MATERIAL TO PROCESS:
BEGIN

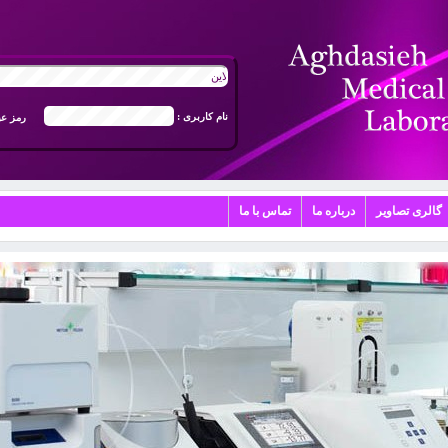
ورود به سیستم جوابدهی آنلاین
نام کاربری :
رمز عب
گالری تصاویر
درباره ما
تماس با ما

END

AIM OF THE EXERCISE: Reproduce the text of all the entries above line for line, with no changes, and leave out the pictures.

OUTPUT FOR THIS TASK:
ورود به سیستم جوابدهی آنلاین
نام کاربری :
رمز عب
گالری تصاویر
درباره ما
تماس با ما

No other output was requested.